The core of Waxpack Summer is trading cards. Currently, the game only supports trading with NPCs, so I had to devise a system that would make trading with the computer somewhat realistic. As I continue to build the game, these algorithms can surely be tweaked and improved, but for now, I just wanted to get the basics working.
It all starts with how a card set is generated. At the start of the game, after the player selects a summer to play, the game brings in all of the team and player data. Each player's card is created and given a scarcity level. Right now, this is how that level is assigned:
Batters
Batting average from .000 to .249 = Common
Batting average from .250 to .349 = Uncommon
Batting average greater than .349 = Rare
Pitchers
Earned run average greater than 3.25 = Common
Earned run average from 2.50 to 3.25 = Uncommon
Earned run average less than 2.50 = Rare
Players get cards by purchasing them at the store with money earned from mowing lawns. Each pack is randomly generated, taking into account the scarcity levels.
Now we are to the point where we want to trade cards with an NPC. What I've done, in order to give the NPC an easy way to determine if they want to make the trade or not is to assign a "trade weight". Different factors of the trade alter the trade weight (initially set to 0) either positively or negatively. In the end, if the trade weight is greater than 0, the NPC will make the trade. If not, he will refuse the trade.
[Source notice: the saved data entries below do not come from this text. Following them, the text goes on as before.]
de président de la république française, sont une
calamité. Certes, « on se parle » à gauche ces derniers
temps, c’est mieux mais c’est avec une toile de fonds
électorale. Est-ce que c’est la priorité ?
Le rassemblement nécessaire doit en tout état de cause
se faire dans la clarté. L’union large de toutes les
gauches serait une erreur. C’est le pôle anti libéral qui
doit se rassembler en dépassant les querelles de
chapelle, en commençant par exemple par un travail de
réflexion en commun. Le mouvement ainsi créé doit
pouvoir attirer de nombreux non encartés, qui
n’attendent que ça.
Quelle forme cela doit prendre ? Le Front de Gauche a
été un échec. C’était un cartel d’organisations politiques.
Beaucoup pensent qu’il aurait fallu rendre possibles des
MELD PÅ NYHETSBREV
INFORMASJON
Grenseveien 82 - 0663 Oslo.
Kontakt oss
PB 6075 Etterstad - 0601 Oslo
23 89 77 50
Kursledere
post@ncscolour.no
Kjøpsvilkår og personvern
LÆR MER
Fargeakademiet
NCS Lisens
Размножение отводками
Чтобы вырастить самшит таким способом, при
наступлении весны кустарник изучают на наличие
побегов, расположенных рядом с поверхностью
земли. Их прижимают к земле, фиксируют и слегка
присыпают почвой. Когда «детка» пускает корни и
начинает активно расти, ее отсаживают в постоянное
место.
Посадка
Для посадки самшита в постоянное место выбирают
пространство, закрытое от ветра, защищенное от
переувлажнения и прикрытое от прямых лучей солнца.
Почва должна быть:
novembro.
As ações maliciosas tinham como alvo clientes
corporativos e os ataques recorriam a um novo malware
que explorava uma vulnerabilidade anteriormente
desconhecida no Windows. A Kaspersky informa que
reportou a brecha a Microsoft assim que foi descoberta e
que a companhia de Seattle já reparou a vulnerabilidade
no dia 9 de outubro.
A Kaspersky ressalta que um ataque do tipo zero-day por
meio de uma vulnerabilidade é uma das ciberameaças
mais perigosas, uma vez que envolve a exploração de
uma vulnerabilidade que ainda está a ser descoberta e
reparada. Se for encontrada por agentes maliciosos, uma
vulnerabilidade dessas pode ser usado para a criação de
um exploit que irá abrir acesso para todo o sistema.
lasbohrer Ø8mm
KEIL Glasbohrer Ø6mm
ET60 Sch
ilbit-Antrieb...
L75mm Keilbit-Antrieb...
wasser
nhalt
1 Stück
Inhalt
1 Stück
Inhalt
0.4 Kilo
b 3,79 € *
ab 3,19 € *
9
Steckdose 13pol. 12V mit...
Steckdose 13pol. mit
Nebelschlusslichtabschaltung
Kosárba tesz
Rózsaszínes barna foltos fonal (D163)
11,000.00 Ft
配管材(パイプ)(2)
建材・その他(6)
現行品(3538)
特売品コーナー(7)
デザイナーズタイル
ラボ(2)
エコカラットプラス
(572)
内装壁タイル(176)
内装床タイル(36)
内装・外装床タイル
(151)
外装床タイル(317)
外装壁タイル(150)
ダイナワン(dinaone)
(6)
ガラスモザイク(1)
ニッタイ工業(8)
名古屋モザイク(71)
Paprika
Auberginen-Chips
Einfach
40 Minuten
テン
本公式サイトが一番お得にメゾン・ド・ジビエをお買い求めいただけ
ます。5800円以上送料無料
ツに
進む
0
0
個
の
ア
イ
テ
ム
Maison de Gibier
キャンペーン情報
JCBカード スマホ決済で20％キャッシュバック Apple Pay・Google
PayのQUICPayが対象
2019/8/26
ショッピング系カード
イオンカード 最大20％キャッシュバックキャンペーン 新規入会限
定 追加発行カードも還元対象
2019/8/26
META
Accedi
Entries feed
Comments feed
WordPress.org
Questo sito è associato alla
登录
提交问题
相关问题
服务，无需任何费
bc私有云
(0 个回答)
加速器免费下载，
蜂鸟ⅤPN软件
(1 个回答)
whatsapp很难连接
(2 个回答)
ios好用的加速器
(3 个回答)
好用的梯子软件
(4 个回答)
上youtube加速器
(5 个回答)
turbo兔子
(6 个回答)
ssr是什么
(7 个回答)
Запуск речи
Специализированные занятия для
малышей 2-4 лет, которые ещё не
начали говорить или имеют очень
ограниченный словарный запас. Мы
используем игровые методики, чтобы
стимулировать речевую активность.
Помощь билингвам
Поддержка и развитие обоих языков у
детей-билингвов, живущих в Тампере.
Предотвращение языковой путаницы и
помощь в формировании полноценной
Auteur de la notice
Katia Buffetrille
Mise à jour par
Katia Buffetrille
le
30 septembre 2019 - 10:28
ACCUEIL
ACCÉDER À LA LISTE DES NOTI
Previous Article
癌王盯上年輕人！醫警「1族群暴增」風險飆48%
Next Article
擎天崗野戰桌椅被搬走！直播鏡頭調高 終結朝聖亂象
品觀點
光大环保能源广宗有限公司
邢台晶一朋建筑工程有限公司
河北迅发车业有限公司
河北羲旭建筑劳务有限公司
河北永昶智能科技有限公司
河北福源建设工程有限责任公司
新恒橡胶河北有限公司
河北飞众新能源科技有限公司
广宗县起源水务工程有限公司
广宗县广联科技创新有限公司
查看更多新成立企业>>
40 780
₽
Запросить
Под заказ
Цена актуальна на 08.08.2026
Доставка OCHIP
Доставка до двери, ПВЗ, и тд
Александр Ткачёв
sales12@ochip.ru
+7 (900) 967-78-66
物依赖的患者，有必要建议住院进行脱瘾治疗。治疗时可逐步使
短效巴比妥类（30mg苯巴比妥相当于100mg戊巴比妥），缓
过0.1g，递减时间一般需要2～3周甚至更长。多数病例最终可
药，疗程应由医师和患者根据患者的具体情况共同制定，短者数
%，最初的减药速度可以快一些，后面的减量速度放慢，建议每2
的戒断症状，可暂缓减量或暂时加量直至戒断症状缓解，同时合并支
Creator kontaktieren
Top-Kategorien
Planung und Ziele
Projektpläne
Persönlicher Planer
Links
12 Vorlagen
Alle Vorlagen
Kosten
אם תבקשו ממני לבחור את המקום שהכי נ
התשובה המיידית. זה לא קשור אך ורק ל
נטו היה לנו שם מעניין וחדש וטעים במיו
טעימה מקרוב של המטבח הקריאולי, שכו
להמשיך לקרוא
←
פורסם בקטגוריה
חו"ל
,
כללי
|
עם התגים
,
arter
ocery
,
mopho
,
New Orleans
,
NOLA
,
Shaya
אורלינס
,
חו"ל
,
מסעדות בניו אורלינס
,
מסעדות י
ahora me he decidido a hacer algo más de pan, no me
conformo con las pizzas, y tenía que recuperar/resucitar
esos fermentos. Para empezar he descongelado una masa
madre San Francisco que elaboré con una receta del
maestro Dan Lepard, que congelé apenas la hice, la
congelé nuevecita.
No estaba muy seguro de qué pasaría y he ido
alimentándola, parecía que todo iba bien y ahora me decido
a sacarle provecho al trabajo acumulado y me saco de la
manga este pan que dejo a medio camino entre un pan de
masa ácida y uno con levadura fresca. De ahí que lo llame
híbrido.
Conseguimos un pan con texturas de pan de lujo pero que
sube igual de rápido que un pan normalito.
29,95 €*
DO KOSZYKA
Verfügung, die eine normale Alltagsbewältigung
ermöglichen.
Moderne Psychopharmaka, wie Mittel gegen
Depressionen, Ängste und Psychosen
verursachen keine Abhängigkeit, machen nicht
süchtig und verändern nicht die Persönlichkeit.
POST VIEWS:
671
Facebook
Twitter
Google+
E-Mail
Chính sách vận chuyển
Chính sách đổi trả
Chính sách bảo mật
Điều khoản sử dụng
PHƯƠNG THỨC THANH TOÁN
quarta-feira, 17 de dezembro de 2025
Here are the trade weight adjusters:
Is the player offering more cards than he is requesting? +1 per additional card
Does the friend already have the card the player is offering? -1
Does the friend need the card the player is offering? +1
Total the scarcity levels for each side's offer using the following:
Common = 0
Uncommon = 1
Rare = 2
If the player is offering less total scarcity than the friend, subtract the difference.If the player is offering more total scarcity than the friend, add the difference.
Let's see this in action.
You can see here that I'm offering Dennis Martinez to my friend in return for Chet Lemon. Martinez is a 3.66 ERA pitcher and Lemon is a .318 batter. Using the weight adjusters, the friend doesn't like the trade.
Now you can see I sweetened the deal by also throwing in a Vic Correll card. Now my friend accepts the trade.
So, as I've mentioned, this is a pretty basic method for handling the AI functions for trading. Obviously there are a few flaws that need to be fixed. For example, I'm only looking at the last year's stats for the player. If it's a superstar card, but the player had an off year last year, he would still command a high demand.
I welcome any suggestions any of you may have on what would make a stronger algorithm to determine if a trade would be made or not. This is something that I can continuously improve and it is an interesting challenge. I hope you enjoyed this look at how the trading functions work at this point, and I look forward to hearing from you.